What's certain is that there are too many unknowns that may have changed the outcome: if DEC had survived, would x86 performance still be where it is today or would the fact that AMD and Intel couldn't carve up and devour the Alpha's IP like a ham mean that we're still stuck with NetBurst-style trash in the consumer space? If Mac clones had continued would there be more PPC options available, Mac or otherwise, or would CHRP and related projects still have collapsed? In a multi-platform world, would Java have stepped up to become the dominant platform-agnostic application environment it always longed to be, bringing the ability to run the same code with the same experience on any platform, or would it be the same painfully slow, security-hole-filled, bug-riddled mess that it always has been?
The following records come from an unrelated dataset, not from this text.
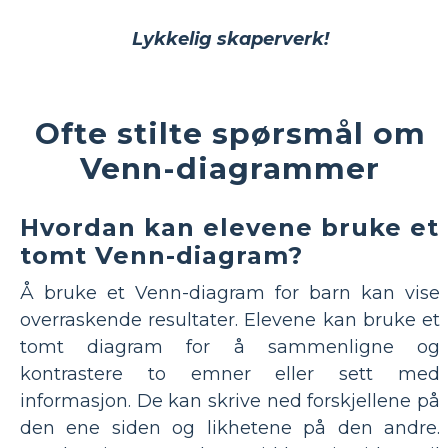
Lykkelig skaperverk!
Ofte stilte spørsmål om
Venn-diagrammer
Hvordan kan elevene bruke et
tomt Venn-diagram?
Å bruke et Venn-diagram for barn kan vise
overraskende resultater. Elevene kan bruke et
tomt diagram for å sammenligne og
kontrastere to emner eller sett med
informasjon. De kan skrive ned forskjellene på
den ene siden og likhetene på den andre.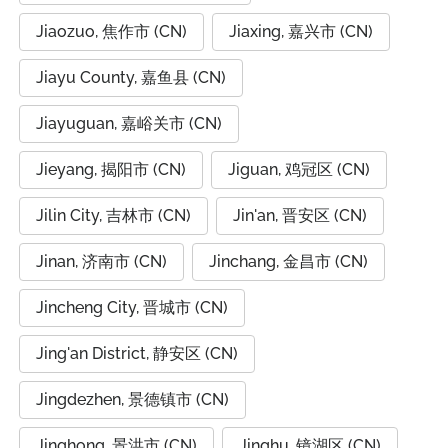
Jiaozuo, 焦作市 (CN)
Jiaxing, 嘉兴市 (CN)
Jiayu County, 嘉鱼县 (CN)
Jiayuguan, 嘉峪关市 (CN)
Jieyang, 揭阳市 (CN)
Jiguan, 鸡冠区 (CN)
Jilin City, 吉林市 (CN)
Jin'an, 晋安区 (CN)
Jinan, 济南市 (CN)
Jinchang, 金昌市 (CN)
Jincheng City, 晋城市 (CN)
Jing'an District, 静安区 (CN)
Jingdezhen, 景德镇市 (CN)
Jinghong, 景洪市 (CN)
Jinghu, 镜湖区 (CN)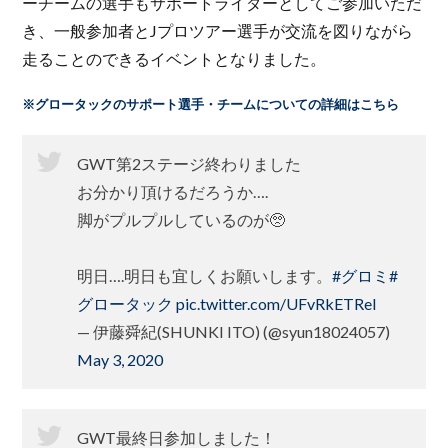
ーチームの選手もサポートライダーとしてご参加いただ
き、一般参加者とJプロツアー選手が交流を図りながら
走ることのできるイベントとなりました。
※グロータックのサポート選手・チームについての詳細はこちら
GWT第2ステージ終わりました
お分かり頂けるだろうか….
脚がプルプルしているのが🥺
明日….明日も宜しくお願いします。
#グロミ
#
グロータック
pic.twitter.com/UFvRkETReI
— 伊藤舜紀(SHUNKI ITO) (@syun18024057)
May 3, 2020
GWT最終日参加しました！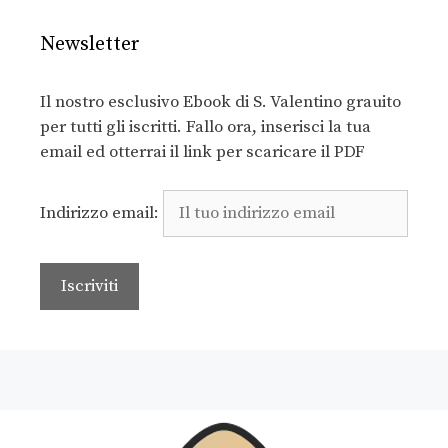
Newsletter
Il nostro esclusivo Ebook di S. Valentino grauito
per tutti gli iscritti. Fallo ora, inserisci la tua
email ed otterrai il link per scaricare il PDF
Indirizzo email: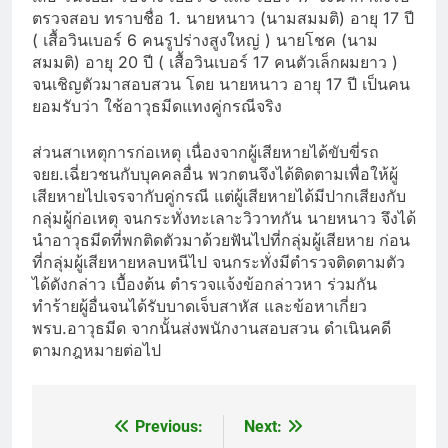
ตรวจสอบ ทราบชื่อ 1. นายหนาว (นามสมมติ) อายุ 17 ปี
( เสื้อวินเบอร์ 6 คนรูปร่างสูงใหญ่ ) นายโชค (นาม
สมมติ) อายุ 20 ปี ( เสื้อวินเบอร์ 17 คนตัวเล็กผมยาว )
จนเชิญตัวมาสอบสวน โดย นายหนาว อายุ 17 ปี เป็นคน
ยอมรับว่า ใช้อาวุธมีดแทงคู่กรณีจริง
ส่วนสาเหตุการก่อเหตุ เนื่องจากผู้เสียหายได้ขับขี่รถ
จยย.เฉี่ยวชนกับบุคคลอื่น พวกตนจึงได้ติดตามเพื่อให้ผู้
เสียหายไปเจรจากับคู่กรณี แต่ผู้เสียหายได้มีปากเสียงกับ
กลุ่มผู้ก่อเหตุ จนกระทั่งทะเลาะวิวาทกัน นายหนาว จึงได้
นำอาวุธมีดที่พกติดตัวมาด้วยฟันไปที่กลุ่มผู้เสียหาย ก่อน
ที่กลุ่มผู้เสียหายหลบหนีไป จนกระทั่งมีตำรวจติดตามตัว
ได้ดังกล่าว เบื้องต้น ตำรวจแจ้งข้อกล่าวหา ร่วมกัน
ทำร้ายผู้อื่นจนได้รับบาดเจ็บสาหัส และข้อหาเกี่ยว
พรบ.อาวุธมีด จากนั้นส่งพนักงานสอบสวน ดำเนินคดี
ตามกฎหมายต่อไป
Previous:
Next:
Post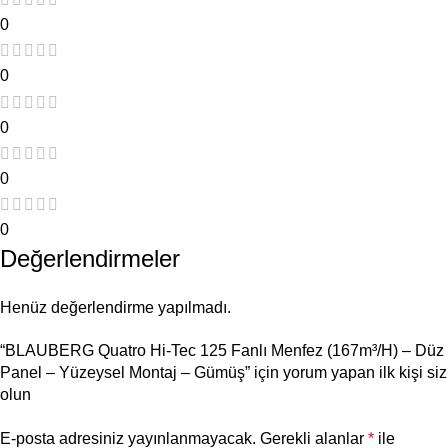
0
0
0
0
0
Değerlendirmeler
Henüz değerlendirme yapılmadı.
“BLAUBERG Quatro Hi-Tec 125 Fanlı Menfez (167m³/H) – Düz
Panel – Yüzeysel Montaj – Gümüş” için yorum yapan ilk kişi siz
olun
E-posta adresiniz yayınlanmayacak.
Gerekli alanlar
*
ile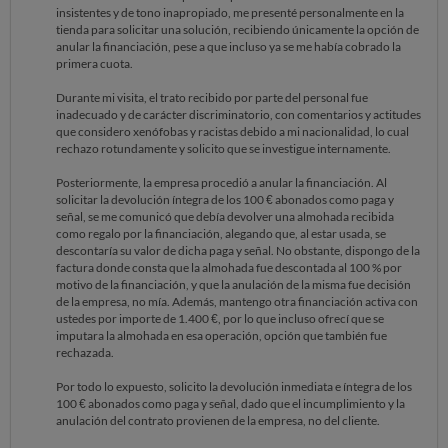
insistentes y de tono inapropiado, me presenté personalmente en la
tienda para solicitar una solución, recibiendo únicamente la opción de
anular la financiación, pese a que incluso ya se me había cobrado la
primera cuota.
Durante mi visita, el trato recibido por parte del personal fue
inadecuado y de carácter discriminatorio, con comentarios y actitudes
que considero xenófobas y racistas debido a mi nacionalidad, lo cual
rechazo rotundamente y solicito que se investigue internamente.
Posteriormente, la empresa procedió a anular la financiación. Al
solicitar la devolución íntegra de los 100 € abonados como paga y
señal, se me comunicó que debía devolver una almohada recibida
como regalo por la financiación, alegando que, al estar usada, se
descontaría su valor de dicha paga y señal. No obstante, dispongo de la
factura donde consta que la almohada fue descontada al 100 % por
motivo de la financiación, y que la anulación de la misma fue decisión
de la empresa, no mía. Además, mantengo otra financiación activa con
ustedes por importe de 1.400 €, por lo que incluso ofrecí que se
imputara la almohada en esa operación, opción que también fue
rechazada.
Por todo lo expuesto, solicito la devolución inmediata e íntegra de los
100 € abonados como paga y señal, dado que el incumplimiento y la
anulación del contrato provienen de la empresa, no del cliente.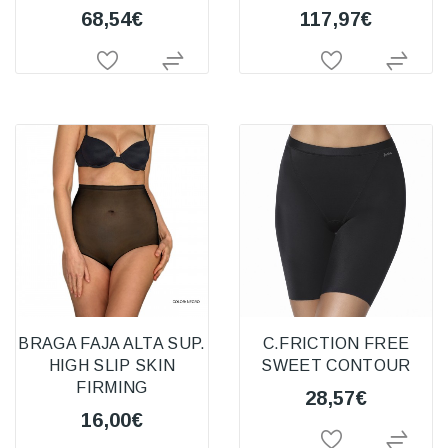
68,54€
117,97€
BRAGA FAJA ALTA SUP.
C.FRICTION FREE
HIGH SLIP SKIN
SWEET CONTOUR
FIRMING
28,57€
16,00€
Tune in next week for Alternate Reality Theatre.
 

Unknown_K

Well-known member
Nothing can compete with x86/x64 because of the scale of use.

When the internet came about for most people in the late 90's they needed a computer to use it and the massive expansion of computers in the home that were x86 based (remember there was Nexgen, Cyrix, AMD, Intel, IDT, and probably a few others competing). This is when Apple was taking a dive because they were more expensive and slower and all other platforms were dying as well because they could not compete with the massive X86 gains plus the start of 3D graphics for the PC coming out.

To be honest the only reason we have ARM PCs today is because of the massive amount of smartphones that came out using that chip architecture allowed production and R&D to make them viable for home computing as well. If anything PPC had a resurgence because of game consoles.
 

Coloruser

Well-known member
Interesting side note: the IBM Long Trail documentation at one point mentions the compatibility to both, PPC and Cyrix. Would have been cool to have a mainboard that could do x86 and PowerPC just by switching the CPU - of course this another alternative reality.

With Apple’s x86 shift in 2005, we got both Mac and Windows without the hassle to change CPUs. That’s reality - or at least it was until Apple switched again.
 

Franklinstein

Well-known member
In the mid '90s IBM was developing a CPU (PPC 615) that could execute both x86 and PPC code natively. It was apparently never fully developed but it was intended to go into a mostly standard Super 7 board which would basically turn it into a CHRP-compliant machine if selected to operate in PPC mode (or mixed code mode), or tell it to run as a Pentium and run regular DOS stuff.
 

Coloruser

Well-known member
Right you are. It is not clear from the doc whether it is meant for a combo CPU or PowerPC. As the docs talk about Cyrix and the way the cache slot will be addressed differently then, I guess it is really meant for two different CPUs.
 

finkmac

NORTHERN TELECOM
I found this old thread on Macrumors where someone found a Viper machine.

Note the special version of "MacOS on CHRP". Don't think that was ever archived.